Trecho fornecido —
○ ○ ○ ○
A paisagem sonora de Arroios: badaladas marcando o tempo diário, gaivotas,
conversas em línguas que conhecemos mas com sotaques que apenas suspeitamos, e outras
vocalizações da linguagem que só arriscamos associar a alguma língua ao observar as pessoas
que as falam. A depender do território, escutamos risadas, música ambiente, copos brindando,
gritos de jogadores, eventualmente um desentendimento, muitas businas, sirenes de
ambulâncias e de carros da polícia. Antes da Covid 19 e todo o impacto na boemia local, ouvia-
se com mais intensidade garrafas se quebrando, cantos em grupo de jovens erasmianos nas
imediações do Crew Hausen, Bus, Desterro, Anjos 70.
Para além dos ouvidos, sente-se Arroios também com a pele: as rajadas de vento que
levam embora algumas cismas pessoais, a brisa fresca e convidativa que costuma estar pelo
Largo do Intendente; quando é inverno, o calor das portas das marisqueiras da Almirante Reis.
Alguns pontos de Arroios são como imã para nossa necessidade de descansar as pernas—
bancos no Campo Mártires da Pátria, na Praça José Fontana; de nutrir o espírito e o intelecto
na Biblioteca São Lázaro, na Leituria, na livraria Sistema Solar e na Tigre de Papel; de conviver:
no Mercado de Arroios, na esplanada do Jardim Constantino, no Brick Café; de ampliar os
horizontes por meio da meditação em quadros de paisagem no miradouro do Monte Agudo.
○ ○ ○ ○
(Itens de dados)
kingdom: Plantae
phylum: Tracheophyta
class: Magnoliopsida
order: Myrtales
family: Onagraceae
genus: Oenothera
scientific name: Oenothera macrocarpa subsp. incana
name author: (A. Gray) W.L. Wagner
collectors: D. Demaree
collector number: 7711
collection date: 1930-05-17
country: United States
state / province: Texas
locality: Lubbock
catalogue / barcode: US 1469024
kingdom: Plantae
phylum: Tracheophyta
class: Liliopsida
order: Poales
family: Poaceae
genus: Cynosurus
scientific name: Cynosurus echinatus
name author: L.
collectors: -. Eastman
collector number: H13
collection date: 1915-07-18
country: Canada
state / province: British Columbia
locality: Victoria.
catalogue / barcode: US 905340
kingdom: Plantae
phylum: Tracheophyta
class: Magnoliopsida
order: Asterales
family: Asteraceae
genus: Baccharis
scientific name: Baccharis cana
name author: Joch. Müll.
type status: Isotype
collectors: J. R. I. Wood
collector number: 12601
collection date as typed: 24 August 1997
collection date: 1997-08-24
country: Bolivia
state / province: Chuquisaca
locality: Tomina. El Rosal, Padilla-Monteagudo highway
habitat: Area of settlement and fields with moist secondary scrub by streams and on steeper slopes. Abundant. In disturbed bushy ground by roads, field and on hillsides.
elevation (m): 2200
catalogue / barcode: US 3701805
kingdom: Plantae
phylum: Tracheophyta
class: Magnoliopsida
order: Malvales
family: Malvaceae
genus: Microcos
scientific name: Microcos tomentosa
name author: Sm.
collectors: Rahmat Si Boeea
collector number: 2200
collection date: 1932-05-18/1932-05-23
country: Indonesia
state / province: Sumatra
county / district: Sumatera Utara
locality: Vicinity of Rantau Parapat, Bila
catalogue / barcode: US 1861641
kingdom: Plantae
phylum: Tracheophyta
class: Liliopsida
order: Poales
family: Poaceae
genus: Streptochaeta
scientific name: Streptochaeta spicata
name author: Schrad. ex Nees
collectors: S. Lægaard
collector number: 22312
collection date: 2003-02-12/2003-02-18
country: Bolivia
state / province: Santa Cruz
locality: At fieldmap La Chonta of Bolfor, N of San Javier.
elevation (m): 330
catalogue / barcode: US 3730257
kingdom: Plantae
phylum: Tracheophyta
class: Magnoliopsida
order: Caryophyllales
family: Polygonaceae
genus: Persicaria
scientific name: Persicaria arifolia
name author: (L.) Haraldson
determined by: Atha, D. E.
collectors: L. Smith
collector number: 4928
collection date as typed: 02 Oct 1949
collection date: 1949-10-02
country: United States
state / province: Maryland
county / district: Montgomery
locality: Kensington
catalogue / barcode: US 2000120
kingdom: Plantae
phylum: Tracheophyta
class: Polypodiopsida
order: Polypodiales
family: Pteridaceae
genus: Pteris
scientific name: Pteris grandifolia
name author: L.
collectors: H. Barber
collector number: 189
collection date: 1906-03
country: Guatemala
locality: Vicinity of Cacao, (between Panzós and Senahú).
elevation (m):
○ ○ ○ ○
Tarefas a realizar —
[A] Segundo o texto sobre Arroios, o que se sente com a pele quando é inverno?
[B] Liste todos os lugares que o texto sobre Arroios indica para nutrir o espírito e o intelecto.

Respostas por tarefa —
[A] O calor das portas das marisqueiras da Almirante Reis.

[B] Biblioteca São Lázaro, Leituria, livraria Sistema Solar e Tigre de Papel.